The Chattanooga, TN-GA Metropolitan Statistical Area, as defined by the United States Office of Management and Budget, is an area consisting of six counties – three in southeast Tennessee (Hamilton, Marion, and Sequatchie) and three in northwest Georgia (Catoosa, Dade, and Walker) – anchored by the city of Chattanooga.  As of the 2010 census, the MSA had a population of 528,143.  This metropolitan area traverses two time zones.

Counties
Catoosa County, Georgia (ET)
Dade County, Georgia (ET)
Hamilton County, Tennessee (ET)
Marion County, Tennessee (CT)
Sequatchie County, Tennessee (CT)
Walker County, Georgia (ET)

Communities

Places with more than 150,000 inhabitants
Chattanooga, Tennessee (Principal city)

Places with 10,000 to 25,000 inhabitants
East Brainerd, Tennessee 
East Ridge, Tennessee
Middle Valley, Tennessee (CDP)
Red Bank, Tennessee
Soddy-Daisy, Tennessee
Collegedale, Tennessee
Fort Oglethorpe, Georgia

Places with 5,000 to 10,000 inhabitants
Fairview, Georgia (CDP)
Harrison, Tennessee (CDP)
LaFayette, Georgia
Rock Spring, Georgia
Signal Mountain, Tennessee
Dunlap, Tennessee

Places with 1,000 to 5,000 inhabitants

Places with less than 1,000 inhabitants
Flat Top Mountain (CDP)
Ooltewah, Tennessee (CDP)
Orme, Tennessee
Ridgeside, Tennessee
New Hope, Tennessee

Unincorporated places
Bakewell, Tennessee
Birchwood, Tennessee
Haletown, Tennessee
Hixson, Tennessee
Kensington, Georgia
Villanow, Georgia
Rising Fawn, Georgia
Suck Creek, Tennessee
Wildwood, Georgia

Demographics

As of the census of 2010, there were 528,143 people, 189,607 households, and 132,326 families residing within the MSA. The racial makeup of the MSA was 83.14% White, 13.90% African American, 0.30% Native American, 0.97% Asian, 0.05% Pacific Islander, 0.61% from other races, and 1.03% from two or more races. Hispanic or Latino of any race were 1.49% of the population.

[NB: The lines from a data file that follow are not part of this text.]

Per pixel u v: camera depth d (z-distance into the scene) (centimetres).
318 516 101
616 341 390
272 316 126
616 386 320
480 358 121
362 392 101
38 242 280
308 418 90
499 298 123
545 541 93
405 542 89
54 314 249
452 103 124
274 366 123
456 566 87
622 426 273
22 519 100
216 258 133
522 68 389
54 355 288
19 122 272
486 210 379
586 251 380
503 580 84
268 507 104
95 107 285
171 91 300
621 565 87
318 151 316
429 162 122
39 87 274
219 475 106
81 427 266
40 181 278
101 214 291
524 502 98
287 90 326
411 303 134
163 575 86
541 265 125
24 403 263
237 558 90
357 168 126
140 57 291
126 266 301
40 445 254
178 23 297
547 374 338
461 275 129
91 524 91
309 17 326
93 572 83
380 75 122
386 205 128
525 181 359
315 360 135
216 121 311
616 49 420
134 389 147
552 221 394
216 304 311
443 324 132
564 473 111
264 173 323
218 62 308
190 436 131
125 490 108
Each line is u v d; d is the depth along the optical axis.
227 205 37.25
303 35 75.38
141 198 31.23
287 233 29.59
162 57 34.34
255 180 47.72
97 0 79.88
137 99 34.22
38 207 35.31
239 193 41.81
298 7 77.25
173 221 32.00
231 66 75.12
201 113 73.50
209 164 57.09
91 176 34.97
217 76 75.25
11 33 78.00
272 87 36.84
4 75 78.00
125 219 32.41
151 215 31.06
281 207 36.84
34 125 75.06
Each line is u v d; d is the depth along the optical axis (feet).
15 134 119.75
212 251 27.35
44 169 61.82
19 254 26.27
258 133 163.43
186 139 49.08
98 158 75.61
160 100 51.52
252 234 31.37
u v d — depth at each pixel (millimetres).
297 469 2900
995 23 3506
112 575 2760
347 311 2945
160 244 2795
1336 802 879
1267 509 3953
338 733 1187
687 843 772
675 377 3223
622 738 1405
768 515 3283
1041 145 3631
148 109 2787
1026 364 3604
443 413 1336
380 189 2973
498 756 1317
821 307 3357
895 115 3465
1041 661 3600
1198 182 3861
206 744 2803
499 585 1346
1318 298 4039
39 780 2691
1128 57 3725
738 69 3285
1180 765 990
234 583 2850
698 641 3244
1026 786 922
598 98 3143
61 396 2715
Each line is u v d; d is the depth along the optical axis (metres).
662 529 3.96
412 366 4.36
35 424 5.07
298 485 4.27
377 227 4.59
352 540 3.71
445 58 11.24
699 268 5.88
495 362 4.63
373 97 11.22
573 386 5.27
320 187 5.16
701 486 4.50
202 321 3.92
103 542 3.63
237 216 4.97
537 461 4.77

The median income for a household in the MSA was $44,197, and the median income for a family was $40,841. Males had a median income of $30,985 versus $22,305 for females. The per capita income for the MSA was $17,414.

Combined Statistical Area
The Chattanooga-Cleveland-Athens, TN-GA Combined Statistical Area is made up of six counties in southeast Tennessee and three counties in northwest Georgia. The statistical area includes the Chattanooga Metropolitan Statistical Area, Cleveland Metropolitan Statistical Area, and the Athens Micropolitan Statistical Area.

See also
Tennessee census statistical areas
List of cities and towns in Tennessee
Georgia statistical areas
List of municipalities in Georgia (U.S. state)

References

 
Geography of Hamilton County, Tennessee
Geography of Marion County, Tennessee
Geography of Sequatchie County, Tennessee
Geography of Catoosa County, Georgia
Geography of Dade County, Georgia
Geography of Walker County, Georgia
Metropolitan areas of Tennessee
Regions of Tennessee
Metropolitan areas of Georgia (U.S. state)
Regions of Georgia (U.S. state)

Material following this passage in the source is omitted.